After Sappho

Written by Selby Wynn Schwartz
Review by Jessica Brockmole

As suggested by the title, After Sappho is a thoughtful novel of feminism, art, and sexuality. Taking place largely in Italy and France at the turn of the 20th century and its early decades, the meandering narrative of Schwartz’s Booker-longlisted novel touches upon the lives of women encountering, reinterpreting, and sharing both the ancient verse and the modern reclaiming of Sappho, classical Greek poet from the island of Lesbos. These women are poets, novelists, playwrights, thinkers, actresses, singers, dancers, and artists. All are, in different ways, activists and visionaries. In brief vignettes, they chafe against gender restrictions, they question patriarchal laws, they push against the boundaries of art, they remake themselves, and they find love among the other devotees of Sappho.

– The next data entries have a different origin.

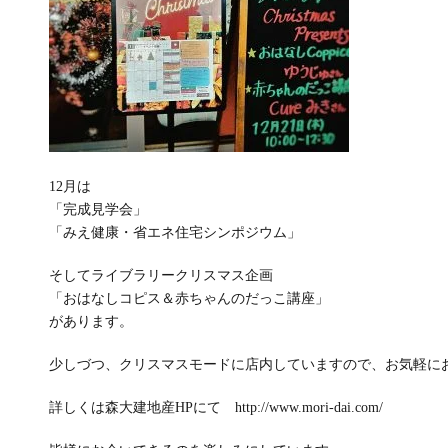
12月は
「完成見学会」
「みえ健康・省エネ住宅シンポジウム」
そしてライブラリークリスマス企画
「おはなしコピス＆赤ちゃんのだっこ講座」
があります。
少しづつ、クリスマスモードに店内していますので、お気軽に
詳しくは森大建地産HPにて
http://www.mori-dai.com/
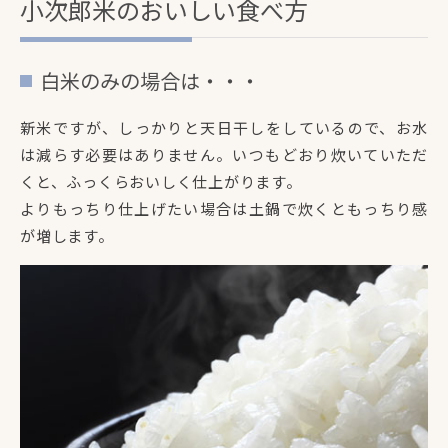
小次郎米のおいしい食べ方
白米のみの場合は・・・
新米ですが、しっかりと天日干しをしているので、お水
は減らす必要はありません。いつもどおり炊いていただ
くと、ふっくらおいしく仕上がります。
よりもっちり仕上げたい場合は土鍋で炊くともっちり感
が増します。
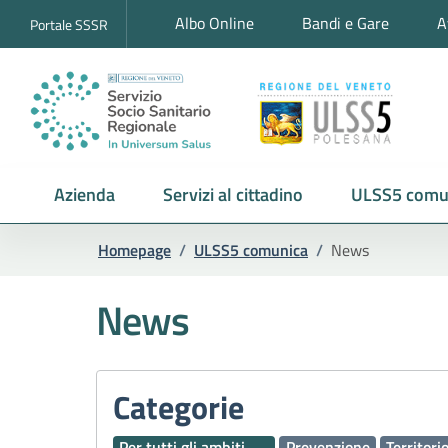
Albo Online
Bandi e Gare
A
Portale SSSR
Azienda
Servizi al cittadino
ULSS5 comu
Homepage
/
ULSS5 comunica
/
News
News
Categorie
Per tutti gli ambiti
Prevenzione
Territori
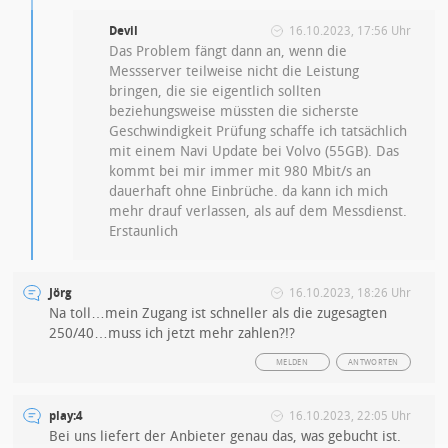
Devil
16.10.2023, 17:56 Uhr
Das Problem fängt dann an, wenn die
Messserver teilweise nicht die Leistung
bringen, die sie eigentlich sollten
beziehungsweise müssten die sicherste
Geschwindigkeit Prüfung schaffe ich tatsächlich
mit einem Navi Update bei Volvo (55GB). Das
kommt bei mir immer mit 980 Mbit/s an
dauerhaft ohne Einbrüche. da kann ich mich
mehr drauf verlassen, als auf dem Messdienst.
Erstaunlich
Jörg
16.10.2023, 18:26 Uhr
Na toll…mein Zugang ist schneller als die zugesagten
250/40…muss ich jetzt mehr zahlen?!?
MELDEN
ANTWORTEN
play:4
16.10.2023, 22:05 Uhr
Bei uns liefert der Anbieter genau das, was gebucht ist.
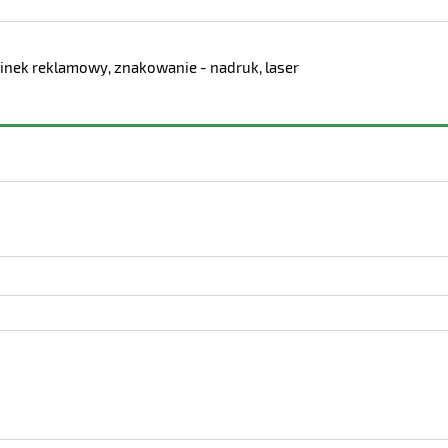
nek reklamowy, znakowanie - nadruk, laser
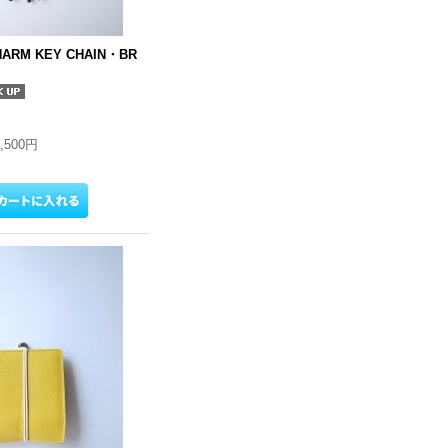
HARM KEY CHAIN・BR
7,500円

This is not a traditional narrative, either in the writing, in the characterizations, or in the plot. The characters—all real historical figures—number in the dozens. Some are familiar writers and artists, while others are less well-known (but no less fascinating) women, waiting to be discovered by readers. After Sappho is less a narrative of their lives and their histories and more a narrative of the sapphic ideas and philosophies spread by those women and their art. Written in a style that evokes the poetry of Sappho herself, Schwartz’s writing skips quickly between characters, offering a thought, an inspiration, a meeting, or an artistic creation. Sometimes the narration is third person, giving voice to the many women on its pages, often in their own words as drawn from their writings, letters, and diaries. Other times the narration is in first person plural, a Greek chorus of womanhood across space and time. A meditative and lyrical novel to linger over.